OBIETTIVO:
Prosegui l'articolo sul decreto dei livelli di progettazione previsto dal Nuovo Codice Appalti, riprendendo subito dopo la sua ultima frase.

TESTO DA LEGGERE:
Nuovo Codice Appalti e Livelli di progettazione: decreto in alto mare
18/07/2016
Mentre, dopo 3 mesi di attesa, è stato pubblicato l'avviso di rettifica relativo al Decreto legislativo 18 aprile 2016, n. 50 (c.d. Nuovo Codice Appalti) e successivamente ad una nostra notizia in cui avevamo denunciato la scarsa attenzione dei nostri rappresentanti nazionali verso gli iscritti che non sono stati messi a conoscenza del decreto contenente i nuovi livelli di progettazione (clicca qui), veniamo a conoscenza di una nuova problematica indicativa del grado di qualità con la quale vengono emanati i provvedimenti normativi nel nostro Paese.
Negli ultimi giorni era "girata la voce" (solo "girata" perché purtroppo alcuni lavori legislativi restano chiusi all'interno delle segrete stanze per poi essere pubblicati in Gazzetta senza alcun preavviso, vedi Nuovo Codice) che il Consiglio Superiore dei Lavori Pubblici (CSLP) avrebbe completato il lavoro tecnico sui 3 livelli di progettazione (progetto di fattibilità tecnica ed economica, il progetto definitivo e progetto esecutivo) previsti dall'art. 23, comma 3 del D.Lgs. n. 50/2016.

MATERIALE FORNITO:
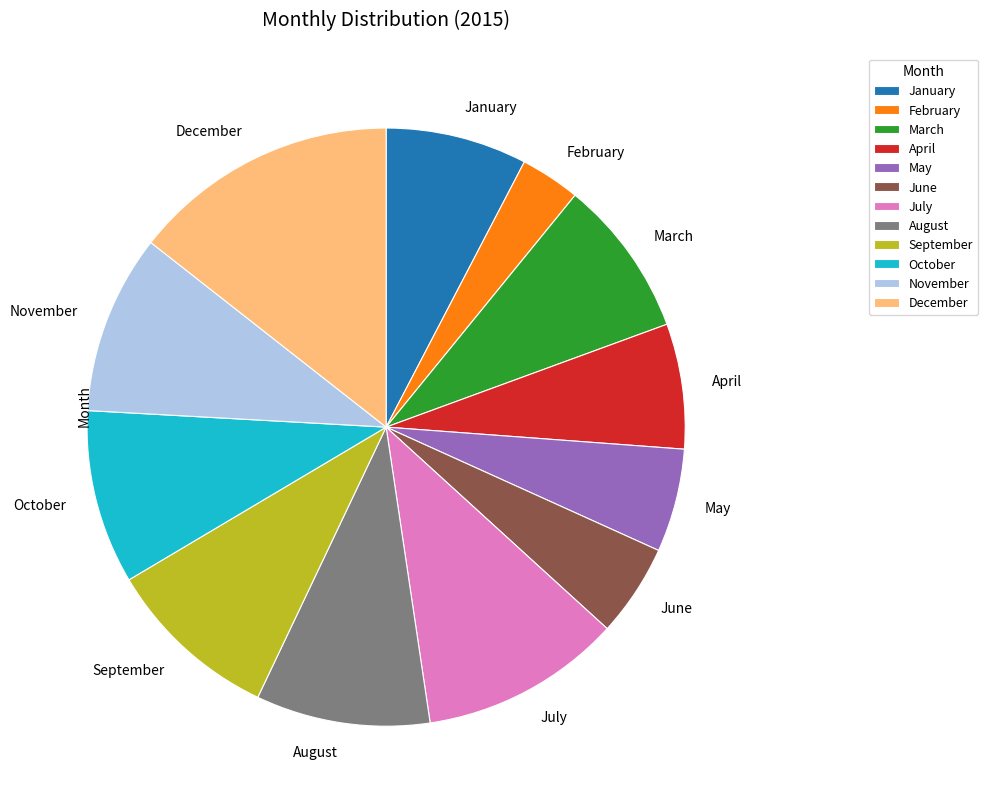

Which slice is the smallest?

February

RISPOSTA ALLA CONSEGNA:
Sull'argomento abbiamo intervistato l'arch. Rino La Mendola, Vicepresidente del Consiglio Nazionale degli Architetti che ha seguito i lavori della commissione, nella qualità di componente del Consiglio Superiore dei Lavori Pubblici, che ha, però, evidenziato un fatto gravissimo.
Intanto, il Vicepresidente La Mendola ci ha informati che il percorso legislativo per la pubblicazione del decreto del Ministero delle Infrastrutture e dei Trasporti è ancora molto lungo e, nonostante l'OK del Consiglio Superiore dei Lavori Pubblici, il testo è ancora al vaglio dell'Ufficio Legislativo del Ministero e dopo dovrà essere condiviso con i Ministeri dell'Ambiente e de Beni Culturali. Ma l'aspetto più pesante riguarda il fatto che le professioni tecniche (Rete delle Professioni Tecniche su tutti) sono state chiamate ad esprimere un parere non su un provvedimento organico e già definito ma solo su "spezzoni di articoli", confermando la tendenza del Governo a non attuare un percorso condiviso con chi queste regole deve applicarle, ma solo a dargli una sorta di "contentino".
Riportiamo di seguito l'intervista completa al Vicepresidente La Mendola.
L’art. 23 del nuovo codice prevede un progetto di
fattibilità molto pesante. Qual è il suo parere in
merito?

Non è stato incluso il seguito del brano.